Cost transparency. Until the cache-hit story is better, the persona stack adds measurable token cost on every turn. Users on a tight Anthropic or OpenAI budget should opt in deliberately, not discover the bill at month end.

Power-user opt-in. The audience that wants role-named personas in their dev loop is a subset, not a majority. The audit deep-dive (.audits/2026-04-26/deep-dives-summary.md:42) was explicit: pull BMAD+ off the hero, keep it in /docs/personas. We took that advice. The hero pitch is now BYOK + missions + workflows; personas are a power-user feature behind a flag.

Evolution path. Shipping behind a flag means we can change the assembly contract, add the tool-whitelist-in-prompt fix, swap the persona-switch boundary marker, all without breaking anyone's main flow. The flag is a real version gate — V2 implies V3 is allowed to look different.

v4 plans for personas

Three things on the roadmap, in priority order.

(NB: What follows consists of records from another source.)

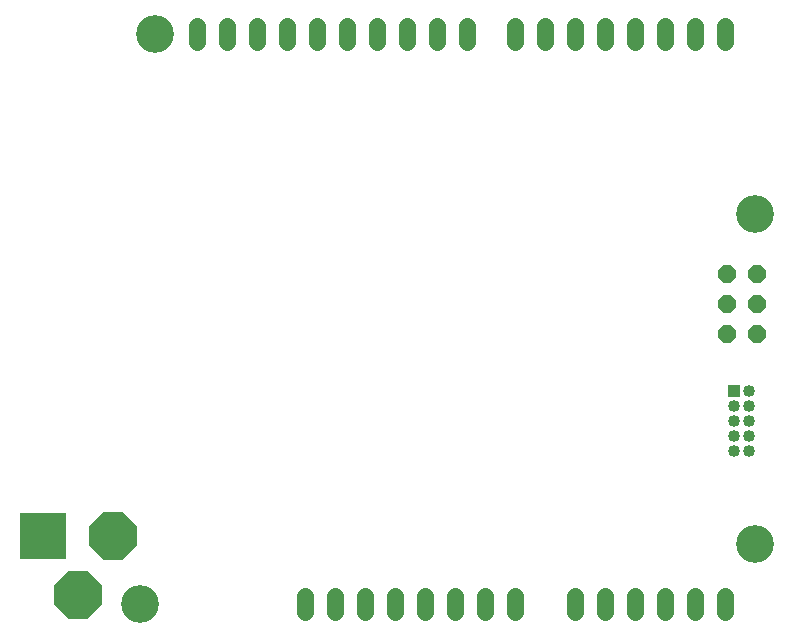
<source format=gbs>
G75*
%MOIN*%
%OFA0B0*%
%FSLAX25Y25*%
%IPPOS*%
%LPD*%
%AMOC8*
5,1,8,0,0,1.08239X$1,22.5*
%
%ADD10C,0.12598*%
%ADD11OC8,0.06102*%
%ADD12C,0.05600*%
%ADD13OC8,0.15748*%
%ADD14R,0.15748X0.15748*%
%ADD15C,0.07677*%
%ADD16R,0.04000X0.04000*%
%ADD17C,0.04000*%
D10*
X0063760Y0013750D03*
X0268760Y0033750D03*
X0268760Y0143750D03*
X0068760Y0203750D03*
D11*
X0259260Y0123750D03*
X0269260Y0123750D03*
X0269260Y0113750D03*
X0259260Y0113750D03*
X0259260Y0103750D03*
X0269260Y0103750D03*
D12*
X0258760Y0016550D02*
X0258760Y0010950D01*
X0248760Y0010950D02*
X0248760Y0016550D01*
X0238760Y0016550D02*
X0238760Y0010950D01*
X0228760Y0010950D02*
X0228760Y0016550D01*
X0218760Y0016550D02*
X0218760Y0010950D01*
X0208760Y0010950D02*
X0208760Y0016550D01*
X0188760Y0016550D02*
X0188760Y0010950D01*
X0178760Y0010950D02*
X0178760Y0016550D01*
X0168760Y0016550D02*
X0168760Y0010950D01*
X0158760Y0010950D02*
X0158760Y0016550D01*
X0148760Y0016550D02*
X0148760Y0010950D01*
X0138760Y0010950D02*
X0138760Y0016550D01*
X0128760Y0016550D02*
X0128760Y0010950D01*
X0118760Y0010950D02*
X0118760Y0016550D01*
X0122760Y0200950D02*
X0122760Y0206550D01*
X0112760Y0206550D02*
X0112760Y0200950D01*
X0102760Y0200950D02*
X0102760Y0206550D01*
X0092760Y0206550D02*
X0092760Y0200950D01*
X0082760Y0200950D02*
X0082760Y0206550D01*
X0132760Y0206550D02*
X0132760Y0200950D01*
X0142760Y0200950D02*
X0142760Y0206550D01*
X0152760Y0206550D02*
X0152760Y0200950D01*
X0162760Y0200950D02*
X0162760Y0206550D01*
X0172760Y0206550D02*
X0172760Y0200950D01*
X0188760Y0200950D02*
X0188760Y0206550D01*
X0198760Y0206550D02*
X0198760Y0200950D01*
X0208760Y0200950D02*
X0208760Y0206550D01*
X0218760Y0206550D02*
X0218760Y0200950D01*
X0228760Y0200950D02*
X0228760Y0206550D01*
X0238760Y0206550D02*
X0238760Y0200950D01*
X0248760Y0200950D02*
X0248760Y0206550D01*
X0258760Y0206550D02*
X0258760Y0200950D01*
D13*
X0054760Y0036450D03*
X0042960Y0016750D03*
D14*
X0031160Y0036450D03*
D15*
X0039960Y0016750D03*
X0045960Y0016750D03*
X0054760Y0033450D03*
X0054760Y0039450D03*
X0031160Y0039450D03*
X0031160Y0033450D03*
D16*
X0261760Y0084616D03*
D17*
X0266760Y0084616D03*
X0266760Y0079616D03*
X0266760Y0074616D03*
X0266760Y0069616D03*
X0261760Y0069616D03*
X0261760Y0074616D03*
X0261760Y0079616D03*
X0261760Y0064616D03*
X0266760Y0064616D03*
M02*

</source>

Adaptive routing. Right now Nexus picks the next persona via the explicit handoff table. The v4 plan: a small classifier (cheap model, three tokens out) that maps the user's last message to the most likely persona, with Nexus retaining override authority. This shrinks the "Atlas accidentally answering an OSINT question" case toward zero.

Per-mission persona auto-selection. When a mission is created with an objective, the planner currently asks the user which personas to enable. v4 should infer it from the objective text — "investigate the pricing of three competitors" auto-enables Shadow + Atlas, "ship the v3.6 release" auto-enables Forge + Sentinel + Nexus.

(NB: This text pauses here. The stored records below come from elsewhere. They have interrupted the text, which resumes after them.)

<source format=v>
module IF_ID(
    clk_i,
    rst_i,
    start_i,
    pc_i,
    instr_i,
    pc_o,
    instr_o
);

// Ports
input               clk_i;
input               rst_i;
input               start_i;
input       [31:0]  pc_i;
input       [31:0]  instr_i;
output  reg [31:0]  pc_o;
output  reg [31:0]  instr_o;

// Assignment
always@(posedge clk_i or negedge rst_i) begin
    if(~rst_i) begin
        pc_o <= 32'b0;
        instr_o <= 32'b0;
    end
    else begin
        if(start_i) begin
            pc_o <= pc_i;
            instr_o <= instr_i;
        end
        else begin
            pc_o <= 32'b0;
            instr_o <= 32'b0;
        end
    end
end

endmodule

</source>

Custom persona authoring. The five built-in personas reflect laurent's workflow. They're not universal. The v4 surface should let users drop a markdown file into ~/.nestor/personas/, declare a tool whitelist, and have it picked up by the loader. The plumbing is already most of the way there — loadAgentPrompt() at loader.ts:159 accepts any string name. What's missing is the discovery + UX glue.

If you're building something like BMAD+ on top of your own agent runtime, the things that ate the most time were not the prompts — they were the runtime gates around tool whitelists and the cache-invalidation behavior on persona switches. Plan for both. The prompts themselves are the easy part.

The flag stays on for me locally and stays off by default for everyone else, until I can ship a v4 that closes the three failure modes above. When that happens, I'll write the follow-up. If you want to try the current implementation in the meantime: NESTOR_PERSONA_V2=1 npx nestor-sh shell, and read the docs at nestor.sh/docs/personas.